INSTRUCTIONS TO FOLLOW ->
Reproduce the data verbatim, starting at the line that contains "Dec 2024 Index, Year" and ending at the line that contains "True or false: col_6".

PROVIDED INFORMATION ->

§

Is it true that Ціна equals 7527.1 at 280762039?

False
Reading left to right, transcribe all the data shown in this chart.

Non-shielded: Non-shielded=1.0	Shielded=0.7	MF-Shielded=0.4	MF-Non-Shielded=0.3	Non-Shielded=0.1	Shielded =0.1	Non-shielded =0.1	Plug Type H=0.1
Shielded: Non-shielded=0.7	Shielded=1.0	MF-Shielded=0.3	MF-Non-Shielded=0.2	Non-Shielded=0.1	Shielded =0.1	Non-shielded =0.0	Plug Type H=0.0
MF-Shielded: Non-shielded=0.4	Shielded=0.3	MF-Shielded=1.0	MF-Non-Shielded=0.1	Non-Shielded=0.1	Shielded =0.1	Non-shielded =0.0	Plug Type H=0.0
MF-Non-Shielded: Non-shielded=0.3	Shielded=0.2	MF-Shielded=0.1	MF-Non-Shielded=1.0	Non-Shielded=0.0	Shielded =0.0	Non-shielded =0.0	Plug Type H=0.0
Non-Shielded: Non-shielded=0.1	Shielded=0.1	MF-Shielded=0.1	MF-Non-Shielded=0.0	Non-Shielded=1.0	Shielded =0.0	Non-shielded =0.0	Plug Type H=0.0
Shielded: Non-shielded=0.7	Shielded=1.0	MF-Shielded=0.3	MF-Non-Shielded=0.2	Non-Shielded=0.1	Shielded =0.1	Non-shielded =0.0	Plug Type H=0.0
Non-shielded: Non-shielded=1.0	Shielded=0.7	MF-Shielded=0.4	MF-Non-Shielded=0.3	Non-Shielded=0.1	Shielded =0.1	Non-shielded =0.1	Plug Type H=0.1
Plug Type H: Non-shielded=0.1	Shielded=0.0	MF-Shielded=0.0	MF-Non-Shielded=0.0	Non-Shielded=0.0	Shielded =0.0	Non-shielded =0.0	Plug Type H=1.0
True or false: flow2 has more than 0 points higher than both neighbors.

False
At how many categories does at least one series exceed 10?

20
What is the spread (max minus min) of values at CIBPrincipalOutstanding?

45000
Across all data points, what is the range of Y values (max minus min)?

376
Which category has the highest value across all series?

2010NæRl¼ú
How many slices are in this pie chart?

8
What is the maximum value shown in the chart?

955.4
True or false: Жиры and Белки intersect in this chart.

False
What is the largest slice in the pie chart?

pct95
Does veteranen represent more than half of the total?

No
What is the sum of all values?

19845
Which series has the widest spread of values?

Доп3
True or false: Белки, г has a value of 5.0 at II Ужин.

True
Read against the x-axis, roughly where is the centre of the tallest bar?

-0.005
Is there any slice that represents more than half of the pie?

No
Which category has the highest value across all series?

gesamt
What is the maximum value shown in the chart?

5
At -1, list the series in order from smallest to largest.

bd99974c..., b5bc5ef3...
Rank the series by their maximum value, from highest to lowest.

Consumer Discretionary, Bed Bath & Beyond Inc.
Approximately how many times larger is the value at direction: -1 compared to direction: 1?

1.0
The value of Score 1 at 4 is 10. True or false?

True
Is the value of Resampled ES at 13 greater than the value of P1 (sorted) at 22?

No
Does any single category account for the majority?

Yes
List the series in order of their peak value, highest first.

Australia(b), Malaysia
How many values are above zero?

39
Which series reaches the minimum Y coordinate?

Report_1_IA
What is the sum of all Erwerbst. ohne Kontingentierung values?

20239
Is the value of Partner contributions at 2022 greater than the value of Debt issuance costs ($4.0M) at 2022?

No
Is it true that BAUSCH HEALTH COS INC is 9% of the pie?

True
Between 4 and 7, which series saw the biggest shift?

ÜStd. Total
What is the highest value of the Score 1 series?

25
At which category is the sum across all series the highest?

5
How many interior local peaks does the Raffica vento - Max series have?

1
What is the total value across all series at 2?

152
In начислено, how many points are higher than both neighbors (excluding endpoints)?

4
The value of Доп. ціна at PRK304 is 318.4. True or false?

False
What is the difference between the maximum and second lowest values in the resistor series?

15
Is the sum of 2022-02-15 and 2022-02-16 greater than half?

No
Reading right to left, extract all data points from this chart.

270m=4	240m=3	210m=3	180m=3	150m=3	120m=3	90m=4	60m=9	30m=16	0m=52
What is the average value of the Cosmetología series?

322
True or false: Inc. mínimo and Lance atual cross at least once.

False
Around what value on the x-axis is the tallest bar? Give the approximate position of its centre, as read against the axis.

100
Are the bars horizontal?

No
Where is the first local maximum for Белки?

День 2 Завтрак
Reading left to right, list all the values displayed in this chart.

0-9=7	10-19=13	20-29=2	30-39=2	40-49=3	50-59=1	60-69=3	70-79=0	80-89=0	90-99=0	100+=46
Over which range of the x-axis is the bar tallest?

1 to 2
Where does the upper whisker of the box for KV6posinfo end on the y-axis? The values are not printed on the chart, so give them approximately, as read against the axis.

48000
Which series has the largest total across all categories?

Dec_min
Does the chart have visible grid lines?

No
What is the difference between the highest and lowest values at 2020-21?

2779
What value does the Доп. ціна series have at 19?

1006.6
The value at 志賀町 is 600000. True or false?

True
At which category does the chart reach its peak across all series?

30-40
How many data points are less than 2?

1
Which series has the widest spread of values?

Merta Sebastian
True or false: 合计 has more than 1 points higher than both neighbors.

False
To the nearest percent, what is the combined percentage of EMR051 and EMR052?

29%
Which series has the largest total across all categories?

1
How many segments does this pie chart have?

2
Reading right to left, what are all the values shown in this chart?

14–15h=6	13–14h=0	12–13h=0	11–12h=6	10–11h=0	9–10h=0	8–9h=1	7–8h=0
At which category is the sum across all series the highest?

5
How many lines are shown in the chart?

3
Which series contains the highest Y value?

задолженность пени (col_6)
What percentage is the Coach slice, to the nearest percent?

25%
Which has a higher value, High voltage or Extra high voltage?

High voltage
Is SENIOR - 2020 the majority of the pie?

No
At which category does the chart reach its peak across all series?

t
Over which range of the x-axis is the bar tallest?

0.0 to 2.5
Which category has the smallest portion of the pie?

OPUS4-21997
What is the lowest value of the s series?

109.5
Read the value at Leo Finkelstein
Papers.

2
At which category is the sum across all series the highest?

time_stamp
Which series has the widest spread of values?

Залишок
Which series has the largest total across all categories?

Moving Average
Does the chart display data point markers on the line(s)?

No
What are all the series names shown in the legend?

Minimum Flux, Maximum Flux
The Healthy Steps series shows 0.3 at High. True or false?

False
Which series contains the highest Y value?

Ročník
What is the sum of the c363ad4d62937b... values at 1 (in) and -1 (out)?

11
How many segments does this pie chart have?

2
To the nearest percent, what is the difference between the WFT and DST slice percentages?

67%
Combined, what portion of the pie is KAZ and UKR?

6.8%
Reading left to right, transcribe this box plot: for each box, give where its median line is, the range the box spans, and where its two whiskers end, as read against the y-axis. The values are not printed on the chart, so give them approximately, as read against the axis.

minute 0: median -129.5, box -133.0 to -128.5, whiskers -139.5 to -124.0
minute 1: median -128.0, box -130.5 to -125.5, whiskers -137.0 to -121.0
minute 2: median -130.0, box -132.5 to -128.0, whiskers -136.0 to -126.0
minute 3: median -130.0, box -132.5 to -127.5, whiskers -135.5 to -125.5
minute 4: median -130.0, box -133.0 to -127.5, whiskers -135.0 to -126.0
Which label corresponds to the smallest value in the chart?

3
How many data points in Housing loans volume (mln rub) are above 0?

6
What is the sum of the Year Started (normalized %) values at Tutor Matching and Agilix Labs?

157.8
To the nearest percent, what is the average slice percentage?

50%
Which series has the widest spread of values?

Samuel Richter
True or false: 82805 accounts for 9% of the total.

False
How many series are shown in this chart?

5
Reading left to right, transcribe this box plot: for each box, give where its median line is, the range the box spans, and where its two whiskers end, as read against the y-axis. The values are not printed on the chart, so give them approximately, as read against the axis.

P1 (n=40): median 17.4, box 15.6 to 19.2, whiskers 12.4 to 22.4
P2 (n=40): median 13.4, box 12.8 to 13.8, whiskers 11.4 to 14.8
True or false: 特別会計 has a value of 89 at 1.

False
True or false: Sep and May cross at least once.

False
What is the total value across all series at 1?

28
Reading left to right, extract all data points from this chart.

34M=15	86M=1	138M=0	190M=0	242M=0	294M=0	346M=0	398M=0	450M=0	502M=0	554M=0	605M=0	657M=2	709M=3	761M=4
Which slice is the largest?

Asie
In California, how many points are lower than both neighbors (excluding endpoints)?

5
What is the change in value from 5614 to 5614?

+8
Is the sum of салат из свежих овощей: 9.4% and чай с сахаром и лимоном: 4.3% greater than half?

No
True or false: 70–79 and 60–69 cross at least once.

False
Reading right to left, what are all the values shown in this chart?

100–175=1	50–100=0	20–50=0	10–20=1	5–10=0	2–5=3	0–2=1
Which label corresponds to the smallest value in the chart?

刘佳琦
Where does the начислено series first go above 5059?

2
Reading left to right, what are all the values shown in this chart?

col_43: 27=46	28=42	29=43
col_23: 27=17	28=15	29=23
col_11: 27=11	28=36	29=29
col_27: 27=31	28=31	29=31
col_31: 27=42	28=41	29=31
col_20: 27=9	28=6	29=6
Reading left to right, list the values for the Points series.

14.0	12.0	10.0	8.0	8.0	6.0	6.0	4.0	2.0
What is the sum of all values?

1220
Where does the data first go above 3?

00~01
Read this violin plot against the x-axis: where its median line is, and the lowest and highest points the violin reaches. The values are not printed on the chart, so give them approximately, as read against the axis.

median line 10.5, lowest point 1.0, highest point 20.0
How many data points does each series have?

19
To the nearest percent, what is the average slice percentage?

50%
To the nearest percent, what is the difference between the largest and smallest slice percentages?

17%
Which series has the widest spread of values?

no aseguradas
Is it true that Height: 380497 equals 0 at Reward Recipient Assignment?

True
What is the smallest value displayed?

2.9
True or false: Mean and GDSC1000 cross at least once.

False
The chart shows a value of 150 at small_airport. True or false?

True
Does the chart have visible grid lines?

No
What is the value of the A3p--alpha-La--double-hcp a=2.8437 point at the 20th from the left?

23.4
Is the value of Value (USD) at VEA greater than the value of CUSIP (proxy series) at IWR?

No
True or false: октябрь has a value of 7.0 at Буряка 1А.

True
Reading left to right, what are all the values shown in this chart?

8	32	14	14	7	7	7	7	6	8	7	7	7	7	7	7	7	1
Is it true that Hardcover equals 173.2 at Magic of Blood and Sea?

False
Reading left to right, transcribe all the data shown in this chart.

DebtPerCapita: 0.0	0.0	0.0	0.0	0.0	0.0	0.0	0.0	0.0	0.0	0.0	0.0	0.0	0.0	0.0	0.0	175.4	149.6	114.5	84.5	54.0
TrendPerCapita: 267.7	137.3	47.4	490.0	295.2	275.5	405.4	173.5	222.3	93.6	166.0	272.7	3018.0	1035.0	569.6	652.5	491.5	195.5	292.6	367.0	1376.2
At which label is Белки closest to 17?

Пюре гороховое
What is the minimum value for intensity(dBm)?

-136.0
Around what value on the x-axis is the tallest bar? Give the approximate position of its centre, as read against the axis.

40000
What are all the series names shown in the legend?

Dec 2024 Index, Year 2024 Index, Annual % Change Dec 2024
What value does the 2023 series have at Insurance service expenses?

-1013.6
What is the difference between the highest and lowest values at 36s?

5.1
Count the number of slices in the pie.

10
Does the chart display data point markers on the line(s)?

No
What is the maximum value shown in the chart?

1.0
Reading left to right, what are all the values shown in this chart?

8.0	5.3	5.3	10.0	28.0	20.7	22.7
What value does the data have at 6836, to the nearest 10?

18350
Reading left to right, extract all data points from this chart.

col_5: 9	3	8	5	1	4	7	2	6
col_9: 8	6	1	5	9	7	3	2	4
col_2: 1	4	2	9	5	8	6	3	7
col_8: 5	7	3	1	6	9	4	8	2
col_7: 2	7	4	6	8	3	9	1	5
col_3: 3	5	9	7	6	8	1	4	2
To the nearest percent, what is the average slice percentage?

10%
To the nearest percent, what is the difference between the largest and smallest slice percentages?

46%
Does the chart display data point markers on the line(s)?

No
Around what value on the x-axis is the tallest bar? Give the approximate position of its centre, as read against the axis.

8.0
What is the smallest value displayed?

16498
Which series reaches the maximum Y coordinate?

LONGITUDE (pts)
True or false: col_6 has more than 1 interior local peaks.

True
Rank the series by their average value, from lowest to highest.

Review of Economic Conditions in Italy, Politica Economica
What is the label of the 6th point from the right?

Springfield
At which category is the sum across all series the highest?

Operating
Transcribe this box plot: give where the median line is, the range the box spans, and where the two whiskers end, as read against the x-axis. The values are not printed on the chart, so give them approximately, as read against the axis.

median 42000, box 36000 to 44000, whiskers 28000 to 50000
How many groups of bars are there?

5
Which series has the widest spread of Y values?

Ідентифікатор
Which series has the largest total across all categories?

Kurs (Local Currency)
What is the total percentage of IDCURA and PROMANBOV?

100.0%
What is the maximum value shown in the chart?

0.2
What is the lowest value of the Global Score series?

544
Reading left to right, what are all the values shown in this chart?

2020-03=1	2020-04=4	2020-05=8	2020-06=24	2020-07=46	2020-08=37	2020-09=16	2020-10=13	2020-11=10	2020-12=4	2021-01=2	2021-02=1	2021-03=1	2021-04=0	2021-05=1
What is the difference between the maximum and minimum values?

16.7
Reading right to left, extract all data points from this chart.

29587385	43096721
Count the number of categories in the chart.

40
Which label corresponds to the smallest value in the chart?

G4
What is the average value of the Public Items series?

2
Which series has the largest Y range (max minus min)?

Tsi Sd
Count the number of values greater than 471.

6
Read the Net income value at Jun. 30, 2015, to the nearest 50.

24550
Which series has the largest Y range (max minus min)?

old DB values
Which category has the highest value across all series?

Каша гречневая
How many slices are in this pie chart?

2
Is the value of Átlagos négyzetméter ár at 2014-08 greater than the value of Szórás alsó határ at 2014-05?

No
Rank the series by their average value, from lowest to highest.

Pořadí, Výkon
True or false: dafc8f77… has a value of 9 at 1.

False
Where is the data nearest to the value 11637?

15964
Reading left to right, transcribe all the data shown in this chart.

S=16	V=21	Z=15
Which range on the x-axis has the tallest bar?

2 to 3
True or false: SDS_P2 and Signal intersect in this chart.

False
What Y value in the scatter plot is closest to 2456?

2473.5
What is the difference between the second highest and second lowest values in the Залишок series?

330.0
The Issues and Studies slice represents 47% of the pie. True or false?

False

§

TASK RESPONSE ->
Dec 2024 Index, Year 2024 Index, Annual % Change Dec 2024
What value does the 2023 series have at Insurance service expenses?

-1013.6
What is the difference between the highest and lowest values at 36s?

5.1
Count the number of slices in the pie.

10
Does the chart display data point markers on the line(s)?

No
What is the maximum value shown in the chart?

1.0
Reading left to right, what are all the values shown in this chart?

8.0	5.3	5.3	10.0	28.0	20.7	22.7
What value does the data have at 6836, to the nearest 10?

18350
Reading left to right, extract all data points from this chart.

col_5: 9	3	8	5	1	4	7	2	6
col_9: 8	6	1	5	9	7	3	2	4
col_2: 1	4	2	9	5	8	6	3	7
col_8: 5	7	3	1	6	9	4	8	2
col_7: 2	7	4	6	8	3	9	1	5
col_3: 3	5	9	7	6	8	1	4	2
To the nearest percent, what is the average slice percentage?

10%
To the nearest percent, what is the difference between the largest and smallest slice percentages?

46%
Does the chart display data point markers on the line(s)?

No
Around what value on the x-axis is the tallest bar? Give the approximate position of its centre, as read against the axis.

8.0
What is the smallest value displayed?

16498
Which series reaches the maximum Y coordinate?

LONGITUDE (pts)
True or false: col_6 has more than 1 interior local peaks.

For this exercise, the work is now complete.